**WHAT THIS TASK INVOLVES:**
The entries below are to be duplicated exactly, with nothing left out.

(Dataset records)
======
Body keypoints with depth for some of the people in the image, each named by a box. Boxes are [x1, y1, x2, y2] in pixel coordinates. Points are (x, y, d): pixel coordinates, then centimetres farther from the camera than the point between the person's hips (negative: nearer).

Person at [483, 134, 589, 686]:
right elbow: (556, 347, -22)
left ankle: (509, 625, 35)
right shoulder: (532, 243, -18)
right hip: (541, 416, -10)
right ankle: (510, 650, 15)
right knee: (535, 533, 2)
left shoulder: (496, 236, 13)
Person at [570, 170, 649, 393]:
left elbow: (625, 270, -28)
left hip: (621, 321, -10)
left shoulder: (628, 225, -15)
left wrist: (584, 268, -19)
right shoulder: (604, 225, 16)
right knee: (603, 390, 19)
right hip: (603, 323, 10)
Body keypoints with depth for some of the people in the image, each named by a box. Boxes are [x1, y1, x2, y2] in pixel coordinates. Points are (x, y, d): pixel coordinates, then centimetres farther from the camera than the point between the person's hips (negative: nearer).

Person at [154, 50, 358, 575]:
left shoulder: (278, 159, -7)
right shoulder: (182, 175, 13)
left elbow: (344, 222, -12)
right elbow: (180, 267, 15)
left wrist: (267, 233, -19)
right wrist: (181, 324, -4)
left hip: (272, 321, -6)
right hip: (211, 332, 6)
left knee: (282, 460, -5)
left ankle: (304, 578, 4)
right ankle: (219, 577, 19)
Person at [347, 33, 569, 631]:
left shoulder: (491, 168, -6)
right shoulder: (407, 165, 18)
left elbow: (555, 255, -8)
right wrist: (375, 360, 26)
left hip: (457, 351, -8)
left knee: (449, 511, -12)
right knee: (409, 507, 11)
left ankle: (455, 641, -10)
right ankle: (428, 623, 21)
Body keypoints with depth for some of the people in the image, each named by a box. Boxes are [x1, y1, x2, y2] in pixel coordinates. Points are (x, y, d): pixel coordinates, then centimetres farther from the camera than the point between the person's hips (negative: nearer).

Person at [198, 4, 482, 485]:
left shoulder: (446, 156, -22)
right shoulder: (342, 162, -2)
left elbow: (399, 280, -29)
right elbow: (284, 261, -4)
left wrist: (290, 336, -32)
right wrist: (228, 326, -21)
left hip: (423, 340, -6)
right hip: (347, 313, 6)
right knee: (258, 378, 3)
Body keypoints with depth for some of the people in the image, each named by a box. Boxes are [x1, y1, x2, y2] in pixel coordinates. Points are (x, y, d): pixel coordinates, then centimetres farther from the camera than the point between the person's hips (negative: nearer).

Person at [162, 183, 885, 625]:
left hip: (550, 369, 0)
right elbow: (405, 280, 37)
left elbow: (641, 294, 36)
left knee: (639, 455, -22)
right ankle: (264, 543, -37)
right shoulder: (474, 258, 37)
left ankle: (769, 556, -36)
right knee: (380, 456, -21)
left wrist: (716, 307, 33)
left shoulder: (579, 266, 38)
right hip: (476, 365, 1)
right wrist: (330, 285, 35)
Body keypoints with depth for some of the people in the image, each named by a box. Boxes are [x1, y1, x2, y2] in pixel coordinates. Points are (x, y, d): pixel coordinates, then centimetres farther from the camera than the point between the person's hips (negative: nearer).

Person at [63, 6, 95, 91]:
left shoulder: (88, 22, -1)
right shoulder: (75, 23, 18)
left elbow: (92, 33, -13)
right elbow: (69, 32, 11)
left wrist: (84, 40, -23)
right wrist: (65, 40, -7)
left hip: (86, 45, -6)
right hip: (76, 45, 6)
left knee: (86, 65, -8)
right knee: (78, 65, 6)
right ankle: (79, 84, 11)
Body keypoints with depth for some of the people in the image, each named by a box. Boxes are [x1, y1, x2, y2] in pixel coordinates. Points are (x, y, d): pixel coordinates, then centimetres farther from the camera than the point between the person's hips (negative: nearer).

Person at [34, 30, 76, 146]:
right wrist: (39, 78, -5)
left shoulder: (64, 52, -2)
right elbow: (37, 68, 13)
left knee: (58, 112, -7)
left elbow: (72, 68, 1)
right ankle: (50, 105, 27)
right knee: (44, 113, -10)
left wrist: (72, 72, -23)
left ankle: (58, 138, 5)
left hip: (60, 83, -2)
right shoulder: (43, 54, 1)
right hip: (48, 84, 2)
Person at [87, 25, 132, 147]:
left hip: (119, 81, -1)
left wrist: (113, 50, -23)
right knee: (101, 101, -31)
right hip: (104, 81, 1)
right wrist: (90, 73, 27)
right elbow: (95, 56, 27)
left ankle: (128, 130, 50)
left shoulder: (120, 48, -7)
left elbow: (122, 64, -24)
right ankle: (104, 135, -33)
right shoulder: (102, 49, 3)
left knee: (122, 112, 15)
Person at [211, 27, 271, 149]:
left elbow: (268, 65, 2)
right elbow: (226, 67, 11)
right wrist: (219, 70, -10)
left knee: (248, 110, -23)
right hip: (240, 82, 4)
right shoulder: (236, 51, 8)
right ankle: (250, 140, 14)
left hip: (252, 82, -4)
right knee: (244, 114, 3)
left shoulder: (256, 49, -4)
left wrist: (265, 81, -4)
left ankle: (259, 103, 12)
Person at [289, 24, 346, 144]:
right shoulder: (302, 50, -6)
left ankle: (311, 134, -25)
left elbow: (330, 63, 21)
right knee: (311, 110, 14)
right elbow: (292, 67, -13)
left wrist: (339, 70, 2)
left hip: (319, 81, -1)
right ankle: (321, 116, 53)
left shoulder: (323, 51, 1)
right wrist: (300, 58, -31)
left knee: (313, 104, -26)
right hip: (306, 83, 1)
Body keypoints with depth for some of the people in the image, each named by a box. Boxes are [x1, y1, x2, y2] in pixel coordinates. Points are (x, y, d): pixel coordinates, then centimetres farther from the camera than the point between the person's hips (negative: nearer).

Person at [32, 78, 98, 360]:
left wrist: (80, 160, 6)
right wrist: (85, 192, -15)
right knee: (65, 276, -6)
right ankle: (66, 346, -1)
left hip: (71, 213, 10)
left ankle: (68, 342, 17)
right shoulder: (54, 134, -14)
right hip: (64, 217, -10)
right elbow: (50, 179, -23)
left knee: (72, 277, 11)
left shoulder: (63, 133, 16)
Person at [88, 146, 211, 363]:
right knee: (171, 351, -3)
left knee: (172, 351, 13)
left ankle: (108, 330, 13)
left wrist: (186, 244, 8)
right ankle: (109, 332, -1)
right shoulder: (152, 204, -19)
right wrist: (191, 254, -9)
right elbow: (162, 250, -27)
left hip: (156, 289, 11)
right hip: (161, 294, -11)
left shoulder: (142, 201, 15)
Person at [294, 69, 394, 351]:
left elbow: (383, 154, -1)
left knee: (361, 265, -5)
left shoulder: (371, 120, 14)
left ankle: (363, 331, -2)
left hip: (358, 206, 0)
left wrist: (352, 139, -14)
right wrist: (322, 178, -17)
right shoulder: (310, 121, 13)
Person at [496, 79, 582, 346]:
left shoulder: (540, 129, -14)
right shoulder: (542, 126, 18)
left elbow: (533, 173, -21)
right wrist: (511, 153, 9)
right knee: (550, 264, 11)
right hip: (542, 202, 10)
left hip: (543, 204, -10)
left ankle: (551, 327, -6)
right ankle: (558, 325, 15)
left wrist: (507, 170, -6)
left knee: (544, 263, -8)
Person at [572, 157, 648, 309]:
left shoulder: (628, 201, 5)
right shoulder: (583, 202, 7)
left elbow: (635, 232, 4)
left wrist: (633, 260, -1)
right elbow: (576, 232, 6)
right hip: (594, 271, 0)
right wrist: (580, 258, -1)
======
**RESULT OF THIS TASK:**
Body keypoints with depth for some of the people in the image, each named by a box. Boxes are [x1, y1, x2, y2] in pixel coordinates. Points are (x, y, d): pixel coordinates, then centimetres farther from the camera than the point between the person's hips (negative: nearer).

Person at [483, 134, 589, 686]:
right elbow: (556, 347, -22)
left ankle: (509, 625, 35)
right shoulder: (532, 243, -18)
right hip: (541, 416, -10)
right ankle: (510, 650, 15)
right knee: (535, 533, 2)
left shoulder: (496, 236, 13)
Person at [570, 170, 649, 393]:
left elbow: (625, 270, -28)
left hip: (621, 321, -10)
left shoulder: (628, 225, -15)
left wrist: (584, 268, -19)
right shoulder: (604, 225, 16)
right knee: (603, 390, 19)
right hip: (603, 323, 10)
Body keypoints with depth for some of the people in the image, each named by a box. Boxes are [x1, y1, x2, y2] in pixel coordinates. Points are (x, y, d): pixel coordinates, then centimetres farther from the camera than the point between the person's hips (negative: nearer).

Person at [154, 50, 358, 575]:
left shoulder: (278, 159, -7)
right shoulder: (182, 175, 13)
left elbow: (344, 222, -12)
right elbow: (180, 267, 15)
left wrist: (267, 233, -19)
right wrist: (181, 324, -4)
left hip: (272, 321, -6)
right hip: (211, 332, 6)
left knee: (282, 460, -5)
left ankle: (304, 578, 4)
right ankle: (219, 577, 19)
Person at [347, 33, 569, 631]:
left shoulder: (491, 168, -6)
right shoulder: (407, 165, 18)
left elbow: (555, 255, -8)
right wrist: (375, 360, 26)
left hip: (457, 351, -8)
left knee: (449, 511, -12)
right knee: (409, 507, 11)
left ankle: (455, 641, -10)
right ankle: (428, 623, 21)
Body keypoints with depth for some of the people in the image, each named by a box. Boxes are [x1, y1, x2, y2] in pixel coordinates. Points are (x, y, d): pixel coordinates, then centimetres farther from the camera than the point between the person's hips (negative: nearer).

Person at [198, 4, 482, 485]:
left shoulder: (446, 156, -22)
right shoulder: (342, 162, -2)
left elbow: (399, 280, -29)
right elbow: (284, 261, -4)
left wrist: (290, 336, -32)
right wrist: (228, 326, -21)
left hip: (423, 340, -6)
right hip: (347, 313, 6)
right knee: (258, 378, 3)
Body keypoints with depth for some of the people in the image, each named by a box. Boxes are [x1, y1, x2, y2] in pixel coordinates. Points are (x, y, d): pixel coordinates, then centimetres farther from the camera than the point between the person's hips (negative: nearer).

Person at [162, 183, 885, 625]:
left hip: (550, 369, 0)
right elbow: (405, 280, 37)
left elbow: (641, 294, 36)
left knee: (639, 455, -22)
right ankle: (264, 543, -37)
right shoulder: (474, 258, 37)
left ankle: (769, 556, -36)
right knee: (380, 456, -21)
left wrist: (716, 307, 33)
left shoulder: (579, 266, 38)
right hip: (476, 365, 1)
right wrist: (330, 285, 35)
Body keypoints with depth for some of the people in the image, each named by a box. Boxes are [x1, y1, x2, y2] in pixel coordinates. Points are (x, y, d): pixel coordinates, then centimetres farther from the camera than the point between the person's hips (negative: nearer).

Person at [63, 6, 95, 91]:
left shoulder: (88, 22, -1)
right shoulder: (75, 23, 18)
left elbow: (92, 33, -13)
right elbow: (69, 32, 11)
left wrist: (84, 40, -23)
right wrist: (65, 40, -7)
left hip: (86, 45, -6)
right hip: (76, 45, 6)
left knee: (86, 65, -8)
right knee: (78, 65, 6)
right ankle: (79, 84, 11)
Body keypoints with depth for some of the people in the image, each named by a box. Boxes are [x1, y1, x2, y2] in pixel coordinates. Points are (x, y, d): pixel coordinates, then centimetres farther from the camera than the point between the person's hips (negative: nearer).

Person at [34, 30, 76, 146]:
right wrist: (39, 78, -5)
left shoulder: (64, 52, -2)
right elbow: (37, 68, 13)
left knee: (58, 112, -7)
left elbow: (72, 68, 1)
right ankle: (50, 105, 27)
right knee: (44, 113, -10)
left wrist: (72, 72, -23)
left ankle: (58, 138, 5)
left hip: (60, 83, -2)
right shoulder: (43, 54, 1)
right hip: (48, 84, 2)
Person at [87, 25, 132, 147]:
left hip: (119, 81, -1)
left wrist: (113, 50, -23)
right knee: (101, 101, -31)
right hip: (104, 81, 1)
right wrist: (90, 73, 27)
right elbow: (95, 56, 27)
left ankle: (128, 130, 50)
left shoulder: (120, 48, -7)
left elbow: (122, 64, -24)
right ankle: (104, 135, -33)
right shoulder: (102, 49, 3)
left knee: (122, 112, 15)
Person at [211, 27, 271, 149]:
left elbow: (268, 65, 2)
right elbow: (226, 67, 11)
right wrist: (219, 70, -10)
left knee: (248, 110, -23)
right hip: (240, 82, 4)
right shoulder: (236, 51, 8)
right ankle: (250, 140, 14)
left hip: (252, 82, -4)
right knee: (244, 114, 3)
left shoulder: (256, 49, -4)
left wrist: (265, 81, -4)
left ankle: (259, 103, 12)
Person at [289, 24, 346, 144]:
right shoulder: (302, 50, -6)
left ankle: (311, 134, -25)
left elbow: (330, 63, 21)
right knee: (311, 110, 14)
right elbow: (292, 67, -13)
left wrist: (339, 70, 2)
left hip: (319, 81, -1)
right ankle: (321, 116, 53)
left shoulder: (323, 51, 1)
right wrist: (300, 58, -31)
left knee: (313, 104, -26)
right hip: (306, 83, 1)
Body keypoints with depth for some of the people in the image, each named by a box. Boxes are [x1, y1, x2, y2] in pixel coordinates. Points are (x, y, d): pixel coordinates, then centimetres farther from the camera than the point between the person's hips (negative: nearer).

Person at [32, 78, 98, 360]:
left wrist: (80, 160, 6)
right wrist: (85, 192, -15)
right knee: (65, 276, -6)
right ankle: (66, 346, -1)
left hip: (71, 213, 10)
left ankle: (68, 342, 17)
right shoulder: (54, 134, -14)
right hip: (64, 217, -10)
right elbow: (50, 179, -23)
left knee: (72, 277, 11)
left shoulder: (63, 133, 16)
Person at [88, 146, 211, 363]:
right knee: (171, 351, -3)
left knee: (172, 351, 13)
left ankle: (108, 330, 13)
left wrist: (186, 244, 8)
right ankle: (109, 332, -1)
right shoulder: (152, 204, -19)
right wrist: (191, 254, -9)
right elbow: (162, 250, -27)
left hip: (156, 289, 11)
right hip: (161, 294, -11)
left shoulder: (142, 201, 15)
Person at [294, 69, 394, 351]:
left elbow: (383, 154, -1)
left knee: (361, 265, -5)
left shoulder: (371, 120, 14)
left ankle: (363, 331, -2)
left hip: (358, 206, 0)
left wrist: (352, 139, -14)
right wrist: (322, 178, -17)
right shoulder: (310, 121, 13)
Person at [496, 79, 582, 346]:
left shoulder: (540, 129, -14)
right shoulder: (542, 126, 18)
left elbow: (533, 173, -21)
right wrist: (511, 153, 9)
right knee: (550, 264, 11)
right hip: (542, 202, 10)
left hip: (543, 204, -10)
left ankle: (551, 327, -6)
right ankle: (558, 325, 15)
left wrist: (507, 170, -6)
left knee: (544, 263, -8)
Person at [572, 157, 648, 309]:
left shoulder: (628, 201, 5)
right shoulder: (583, 202, 7)
left elbow: (635, 232, 4)
left wrist: (633, 260, -1)
right elbow: (576, 232, 6)
right hip: (594, 271, 0)
right wrist: (580, 258, -1)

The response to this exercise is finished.